(Records from a collection)
=== Begin Enclosure ===

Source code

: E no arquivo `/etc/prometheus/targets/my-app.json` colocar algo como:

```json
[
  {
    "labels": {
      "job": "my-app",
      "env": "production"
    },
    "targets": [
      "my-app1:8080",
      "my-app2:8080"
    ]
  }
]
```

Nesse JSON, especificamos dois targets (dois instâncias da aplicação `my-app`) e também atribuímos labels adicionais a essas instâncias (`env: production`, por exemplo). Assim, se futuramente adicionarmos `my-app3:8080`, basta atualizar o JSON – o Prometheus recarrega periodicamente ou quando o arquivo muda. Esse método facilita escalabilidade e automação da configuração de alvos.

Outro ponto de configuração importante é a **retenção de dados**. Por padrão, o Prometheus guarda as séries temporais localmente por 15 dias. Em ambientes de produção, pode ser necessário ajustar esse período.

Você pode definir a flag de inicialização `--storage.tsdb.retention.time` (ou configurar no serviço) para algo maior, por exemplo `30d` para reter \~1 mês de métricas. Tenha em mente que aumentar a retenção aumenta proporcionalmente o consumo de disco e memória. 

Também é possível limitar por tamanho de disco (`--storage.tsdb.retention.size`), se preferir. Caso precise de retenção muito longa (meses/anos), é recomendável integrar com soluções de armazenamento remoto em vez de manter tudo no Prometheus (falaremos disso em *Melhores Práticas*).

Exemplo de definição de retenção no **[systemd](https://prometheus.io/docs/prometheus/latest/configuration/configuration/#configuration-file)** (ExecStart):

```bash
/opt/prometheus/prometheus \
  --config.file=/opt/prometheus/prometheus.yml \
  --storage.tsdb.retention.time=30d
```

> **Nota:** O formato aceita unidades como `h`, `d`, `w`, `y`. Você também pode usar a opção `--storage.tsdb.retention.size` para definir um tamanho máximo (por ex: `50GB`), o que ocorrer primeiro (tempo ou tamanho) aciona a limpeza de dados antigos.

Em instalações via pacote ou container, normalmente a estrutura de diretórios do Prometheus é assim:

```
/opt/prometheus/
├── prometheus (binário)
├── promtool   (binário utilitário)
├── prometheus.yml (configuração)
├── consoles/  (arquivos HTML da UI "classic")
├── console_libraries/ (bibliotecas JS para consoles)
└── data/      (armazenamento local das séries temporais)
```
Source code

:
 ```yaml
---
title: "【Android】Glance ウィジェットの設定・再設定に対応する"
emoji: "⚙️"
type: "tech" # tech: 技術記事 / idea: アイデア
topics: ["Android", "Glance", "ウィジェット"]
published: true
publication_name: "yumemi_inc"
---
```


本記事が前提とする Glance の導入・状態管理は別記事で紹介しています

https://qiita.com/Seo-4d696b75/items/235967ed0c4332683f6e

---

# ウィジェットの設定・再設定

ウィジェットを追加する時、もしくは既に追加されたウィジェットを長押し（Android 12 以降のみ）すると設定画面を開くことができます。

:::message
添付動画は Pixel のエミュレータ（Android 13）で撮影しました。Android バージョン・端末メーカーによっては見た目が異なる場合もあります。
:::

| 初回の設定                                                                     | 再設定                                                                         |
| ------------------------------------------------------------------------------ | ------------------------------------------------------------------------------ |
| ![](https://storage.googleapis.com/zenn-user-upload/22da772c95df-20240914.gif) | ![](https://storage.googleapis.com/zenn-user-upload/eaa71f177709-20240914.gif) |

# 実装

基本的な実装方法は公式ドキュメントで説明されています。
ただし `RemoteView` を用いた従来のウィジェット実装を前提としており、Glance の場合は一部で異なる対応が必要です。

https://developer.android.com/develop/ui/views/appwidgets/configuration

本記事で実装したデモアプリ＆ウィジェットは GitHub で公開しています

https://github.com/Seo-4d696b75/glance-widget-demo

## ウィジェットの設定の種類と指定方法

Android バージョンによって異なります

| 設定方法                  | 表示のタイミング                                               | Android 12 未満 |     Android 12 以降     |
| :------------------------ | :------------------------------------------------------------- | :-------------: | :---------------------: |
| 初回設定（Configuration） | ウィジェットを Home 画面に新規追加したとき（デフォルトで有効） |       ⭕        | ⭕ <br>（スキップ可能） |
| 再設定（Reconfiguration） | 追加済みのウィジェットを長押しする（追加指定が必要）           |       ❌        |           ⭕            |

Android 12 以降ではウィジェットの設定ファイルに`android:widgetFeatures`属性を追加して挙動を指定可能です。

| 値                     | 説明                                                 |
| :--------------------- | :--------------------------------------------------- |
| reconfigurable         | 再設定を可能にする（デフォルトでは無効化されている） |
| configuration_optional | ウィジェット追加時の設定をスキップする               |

=== End Enclosure ===

◆ **Task statement**:
Note how many lines in the data above have the string "storage" in them, and give that number by itself.

◆ **Solution**:
5